Crossroads: Toward Philippine economic and social progress
Philippine Star, 31 July 2019


President Duterte vetoed the “security of tenure” (SOT) bill, bravely and for good reasons last week.

It made good sense for the President to heed the pleas of the business sector simply by focusing on the country’s labor market situation.

Reasons for the veto. The veto message explains that the “the sweeping expansion of the definition of labor only contracting destroys [a] delicate balance and will place capital and management at an impossibly difficult predicament with adverse consequences to the Filipino workers in the long term.”

Further, “our goal … has always been to target the abuse, while leaving businesses free to engage in those practices beneficial to both management and the workforce,” the statement said.

The hidden message behind the rejection of the SOT bill, which outlaws contractualization in sweeping terms, is the fear that jobs would be adversely affected.

Definitely, in the adjustments that would result from such a law, job losses would come about, penalizing  workers who already have jobs.

Companies at the margin of operational existence could close, while others could lose their competitive position. More important is the impact on companies that may have expansion plans, either to set up future operations or to expand market positions.

Included too are potential foreign direct investments that would never come even if they had earlier plans before.

In a competitive world, these could move elsewhere, to countries and regions where their costs could be managed better. In fact, many Philippine companies have moved some of their operations to our Southeast Asian neighbors to reduce labor costs and they import our needs from those offshore plants.

Relative to other countries in the Southeast Asian regions that are seen as competing with us, Philippine unit labor costs are already high.

Expected labor practices that could be undertaken in more competitive countries could put the country out of the competition.

High standards of our labor laws. The country’s approach to labor regulations has been to emulate the high standards of labor protection that are found in industrial countries.

During the 1970s one of the issues that often marked the interaction of NEDA with the labor officialdom was the latter’s penchant to raise labor standards closer to the standards found in the US and Europe. The Philippine is abundant labor was far different from regions where labor was scarce. When then labor minister Blas Ople proposed that the Department of Labor (DOL) be renamed by adding two words, “and Employment”, to make it what it is now, DOLE, it was a welcome move.

However, that was in name only. DOLE introduced quite a lot of advanced regulations that made it difficult to promote greater employment. The idea of regularizing all employees after six months of employment was introduced into the labor code. This provision precipitated the practice of contractualization to avoid regularization of the employee

Inadequate job opportunities in the modern sector.Today, the economy needs to generate employment especially in the organized economic sectors.  Our employment statistics do not tell all our problems.

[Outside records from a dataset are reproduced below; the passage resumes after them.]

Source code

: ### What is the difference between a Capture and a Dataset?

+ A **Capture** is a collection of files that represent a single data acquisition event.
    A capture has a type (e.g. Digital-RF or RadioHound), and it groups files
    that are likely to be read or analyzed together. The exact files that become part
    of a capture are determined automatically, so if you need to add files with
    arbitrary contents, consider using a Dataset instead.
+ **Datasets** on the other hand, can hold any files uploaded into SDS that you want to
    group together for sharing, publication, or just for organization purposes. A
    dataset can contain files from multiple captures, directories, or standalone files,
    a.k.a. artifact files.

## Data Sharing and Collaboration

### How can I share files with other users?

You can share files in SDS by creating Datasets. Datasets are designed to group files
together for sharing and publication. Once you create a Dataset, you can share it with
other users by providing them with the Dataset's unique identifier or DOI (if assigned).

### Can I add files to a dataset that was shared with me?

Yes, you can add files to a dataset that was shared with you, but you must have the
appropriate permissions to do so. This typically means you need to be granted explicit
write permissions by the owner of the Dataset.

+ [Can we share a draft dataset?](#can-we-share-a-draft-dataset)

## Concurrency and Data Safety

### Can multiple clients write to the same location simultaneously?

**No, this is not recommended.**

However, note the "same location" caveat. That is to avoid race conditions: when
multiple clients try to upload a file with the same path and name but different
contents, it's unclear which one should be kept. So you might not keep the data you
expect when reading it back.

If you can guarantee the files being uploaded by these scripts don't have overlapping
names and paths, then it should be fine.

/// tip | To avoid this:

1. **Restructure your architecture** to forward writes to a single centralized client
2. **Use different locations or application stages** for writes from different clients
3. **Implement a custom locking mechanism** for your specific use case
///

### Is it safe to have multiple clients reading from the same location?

The modern sector has to grow in employment. This is where people are hired at mandated wages, with good benefits from labor protection laws. But such a sector has to grow until most of our unemployed and underemployed get employed in the modern sector.

As it is, our modern sector is small. The informal or unorganized sector is large. That is where many find employment, where incomes are low, working hours are long, and security of job and incomes are very uncertain.

Of the 43.5 million labor force in 2018, 94.7 percent was employed. Unemployment was 5.3 percent. Some 16.4 percent among the employed was actually underemployed.

In 2018, our statistics authority says that 38.4 percent of the labor force was participating in government pension funds. This simply means that more than 60 percent of the labor force is outside the social security pension network.

A more telling analysis of the labor market situation was provided some three years ago by a World Bank study of poverty and employment, which is relevant to this discussion.

The total number of workers receiving wages and salaries consists of 60 percent of the total employment in the economy. Self-employed and unpaid family members account for the remaining 40 percent.

Among hired workers, six out of 10 are hired “informally.” About one-half of these workers are “informal” wage workers, 40 percent are self-employed, and 10 percent are unpaid family workers. These workers receive significantly lower, non-agricultural jobs.

The study defined “formal” and “informal” employment as follows:  Formal workers are those who (a) have written employment contracts; (b) receive social insurance from their employers; and (c) are protected from arbitrary dismissal. The last two conditions are provided by the application of laws and regulations affecting workers, derived from government policy.

Some degree of balancing is needed if we are also to take care of the welfare of the poor and give them a chance in being included within the formal framework of employment. In short, if the objective of labor laws is also to see to it that those who seek employment are able to find them, the state must find the proper balance so that its policies do not prevent those who seek employment from getting excluded in the market.